━━ Data to process ━━
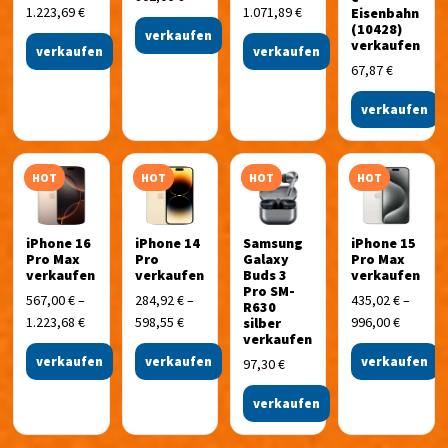
1.223,69
€
1.071,89
€
Eisenbahn
(10428)
verkaufen
verkaufen
verkaufen
verkaufen
67,87
€
verkaufen
HOT
HOT
HOT
HOT
iPhone 16
iPhone 14
Samsung
iPhone 15
Pro Max
Pro
Galaxy
Pro Max
verkaufen
verkaufen
Buds 3
verkaufen
Pro SM-
567,00
€
–
284,92
€
–
435,02
€
–
R630
1.223,68
€
598,55
€
996,00
€
silber
verkaufen
verkaufen
verkaufen
verkaufen
97,30
€
verkaufen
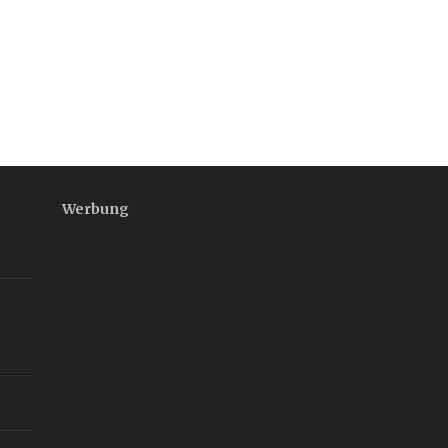
Werbung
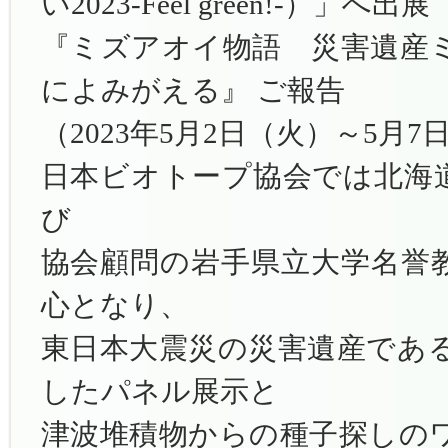
い2023‑Feel green!-）」へ出展
『ミズアオイ物語 災害遺産
によみがえる』 ご報告
（2023年5月2日（火）～5月
日本ビオトープ協会では北海
び
協会顧問の岩手県立大学名誉
心となり、
東日本大震災の災害遺産であ
したパネル展示と
津波堆積物からの種子探しの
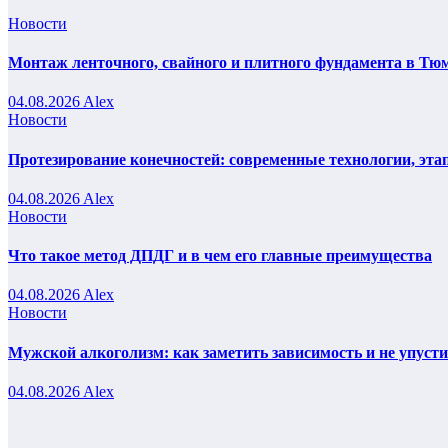
Новости
Монтаж ленточного, свайного и плитного фундамента в Тюм
04.08.2026
Alex
Новости
Протезирование конечностей: современные технологии, эта
04.08.2026
Alex
Новости
Что такое метод ДПДГ и в чем его главные преимущества
04.08.2026
Alex
Новости
Мужской алкоголизм: как заметить зависимость и не упуст
04.08.2026
Alex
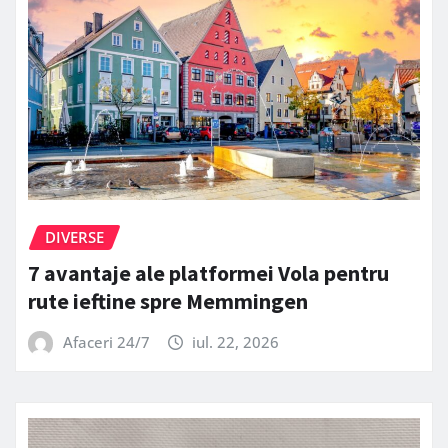
DIVERSE
7 avantaje ale platformei Vola pentru
rute ieftine spre Memmingen
Afaceri 24/7
iul. 22, 2026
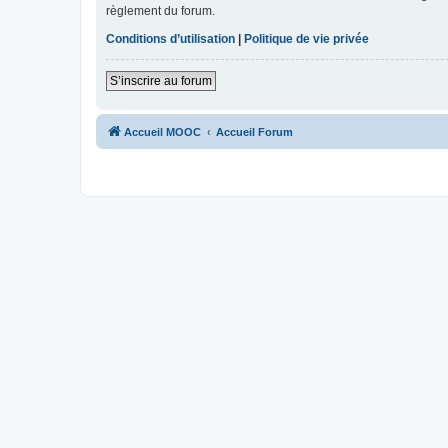
règlement du forum.
Conditions d’utilisation
|
Politique de vie privée
S’inscrire au forum
Accueil MOOC
Accueil Forum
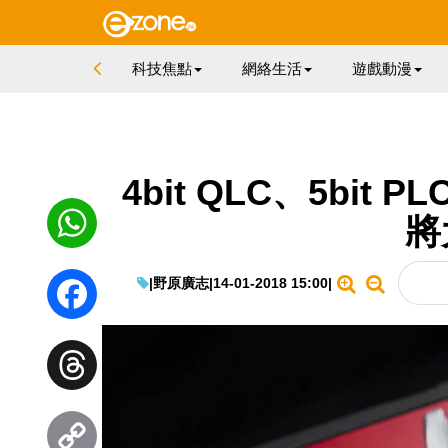
科技焦點
網絡生活
遊戲動漫
4bit QLC、5bit P
將
WhatsApp
|
野原廣志
|
14-01-2018 15:00
|
Facebook
Threads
━━━
▶ [Brief]:
Begin at the line containing "Монтаж ленточного, свайного" and transcribe exactly every line through the end of the records, both ends included, leaving the pictures out.

▶ [Result]:
Монтаж ленточного, свайного и плитного фундамента в Тюм
04.08.2026
Alex
Новости
Протезирование конечностей: современные технологии, эта
04.08.2026
Alex
Новости
Что такое метод ДПДГ и в чем его главные преимущества
04.08.2026
Alex
Новости
Мужской алкоголизм: как заметить зависимость и не упуст
04.08.2026
Alex
DIVERSE
7 avantaje ale platformei Vola pentru
rute ieftine spre Memmingen
Afaceri 24/7
iul. 22, 2026
règlement du forum.
Conditions d’utilisation
|
Politique de vie privée
S’inscrire au forum
Accueil MOOC
Accueil Forum
科技焦點
網絡生活
遊戲動漫
4bit QLC、5bit P
將
WhatsApp
|
野原廣志
|
14-01-2018 15:00
|
Facebook
Threads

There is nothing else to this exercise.